Guy Cornelis gained international recognition with the discovery of the so-called bacterial “type III secretion system”. Pathogens, such as bacteria which cause gastroenteritis and the Black Death plague have developed this infection apparatus during the course of evolution, with which they can switch off the immune cells of the host organism and secure their own survival. It is made up of a complex nano-syringe which the pathogen uses to inject a cocktail of cell toxins into the immune cells, thus interfering with the communication within the cells. In researching the manifold interactions between the host and pathogen, Cornelis, with his systems biological approach, took on a pioneering role. His discoveries do not only contribute to the fundamental understanding of infectious diseases but also provide new approaches for combating pathogens.
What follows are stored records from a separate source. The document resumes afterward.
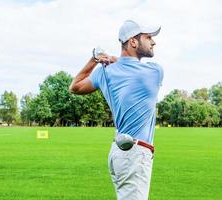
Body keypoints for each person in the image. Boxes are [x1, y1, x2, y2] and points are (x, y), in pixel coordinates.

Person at [69, 19, 163, 200]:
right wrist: (114, 59)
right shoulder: (154, 71)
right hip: (135, 154)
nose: (153, 42)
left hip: (119, 153)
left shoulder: (104, 71)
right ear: (133, 42)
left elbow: (75, 87)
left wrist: (95, 59)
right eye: (148, 37)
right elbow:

Guy Cornelis’ lifework in science has been honored by many distinctions and over 170 publications in high ranking journals such as Nature and Science. Cornelis originally studied pharmacy at the University of Louvain in Belgium. In 1974, at the Dunn School of Pathology, he completed his PhD thesis on β-lactamases as a stipend awardee from the “Belgian National Science Foundation”. After working in research internationally, Guy Cornelis returned to the University of Louvain and investigated the pathogenesis of Yersinia enterocolitica, an agent of gastroenteritis but also a close relative of Yersinia pestis and a safe model to study the pathogenesis of Y. pestis. In 2001, he followed a calling to the University of Basel, where he took on the duties of Professor in the area of Infection Biology at the Biozentrum and headed this focal area of research from 2004 to 2011.

Prof. Guy Cornelis is one of the most cited scientists worldwide and member of various advisory boards and scientific associations including the European Molecular Biology Organization (EMBO) and the American Academy for Microbiology. In the past year, the infection biologist was awarded the coveted “ERC Advanced Investigator Grant” from the European Research Council, supporting his research into bacterial infectious diseases over the next five years. And so, it is obvious that Guy Cornelis, after his farewell, will not rest in retirement. With his family, this high level scientist will return to his homeland and continue his research activities at the “Facultés universitaires Notre-Dame de la Paix” (FUNDP), University of Namur, in Belgium.